Dedicato a tutti i teatranti che resisteranno sempre
È stato in quel momento che Vinicio Marchioni ha pensato che quel viaggio dovesse diventare un film. È stato un momento molto difficile, ma anche importante. Voleva dire che "the show must go on", che, come la vita va avanti, anche chi fa teatro va avanti. Vedere un film come Il terremoto di Vanja due anni fa (quando lo abbiamo visto alla Festa del Cinema di Roma), aveva avuto già un impatto molto forte, soprattutto per chi in qualche modo ha vissuto uno di quei terremoti. Rivederlo oggi, e vi consigliamo di farlo, ha un significato ancora più forte. Perché arriva sui nostri schermi dopo l'esplosione di una pandemia: nello Zio Vanja originale Cechov poneva i propri personaggi proprio all'interno di un'epidemia di tifo. E, se la rilettura della storia alla luce dei nostri terremoti recenti ha ancora perfettamente senso, ecco che anche il primo contesto, quello dell'epidemia, trova un senso e un'attualità incredibili. La solitudine, l'isolamento, lo scoramento, e dall'altro lato la voglia di resistere, ci raccontano proprio come siamo oggi. E non solo. Un film che ci fa capire come pochi altri cosa voglia dire fare teatro, la passione e lo studio che animano chi lo fa, esce proprio nella giornata del teatro, in un momento in cui però i teatri sono chiusi. Guardarlo è anche il modo per capire quanto ci manca il teatro oggi. Non è un caso che il film si chiuda con una dedica molto importante, oggi più che mai. "Dedicato a tutte le famiglie vittime del terremoto, che ancora resistono... e a tutti i teatranti che resisteranno sempre".
Conclusioni
Nella recensione de Il terremoto di Vanja vi abbiamo parlato di un film importante per vari motivi.

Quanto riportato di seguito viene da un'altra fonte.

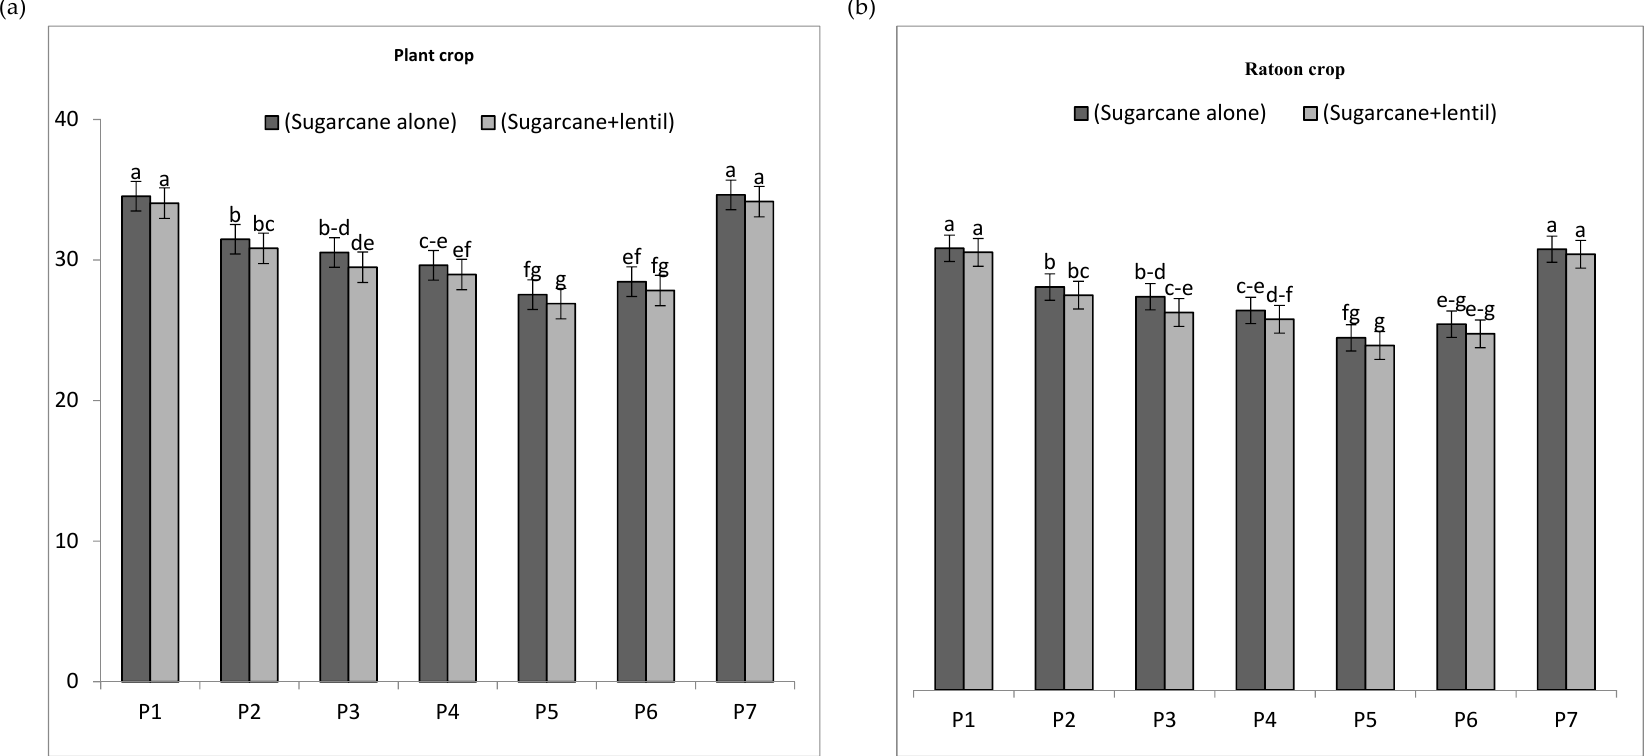
Figure 7. Total dry matter (t/ha) of sugarcane as influenced by various planting patterns and lentil intercropping in (a) Plant crop and (b) ratoon crop. P 1 : 45 cm pits with 90 cm diameter, P 2 : 60 cm pits with 90 cm diameter, P 3 : 75 cm pits with 90 cm diameter, P 4 : 90 cm pits with 90 cm diameter, P 5 : 60 cm single rows planting, P 6 : 90 cm double rows planting, P 7 : Trench planting at 120 cm. Any two means not sharing a common letter(s) differ significantly at 5% probability.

Perché racconta un adattamento dello zio Vanja che parla dell'Italia di oggi, quella dei terremoti, quella dove non cambia mai niente. Ma è anche una storia di isolamento, e di un'epidemia, e oggi suona quanto mai attuale. Ed è un atto d'amore per il teatro, che arriva in un momento in cui i teatri sono chiusi.
Perché ci piace
- L'idea di partenza: un adattamento dello Zio Vanja ambientato nelle zone terremotate d'Italia.
- La grande attualità di Cechov e di un testo che ancora oggi ci mette davanti allo specchio.
- La grande passione che anima Vinicio Marchioni e la sua compagnia.
- Il momento in cui, a L'Aquila, affiorano dubbi sul senso di fare teatro.
Cosa non va
- Si tratta di un film dai vari livelli di lettura, e potrebbe non arrivare a tutti.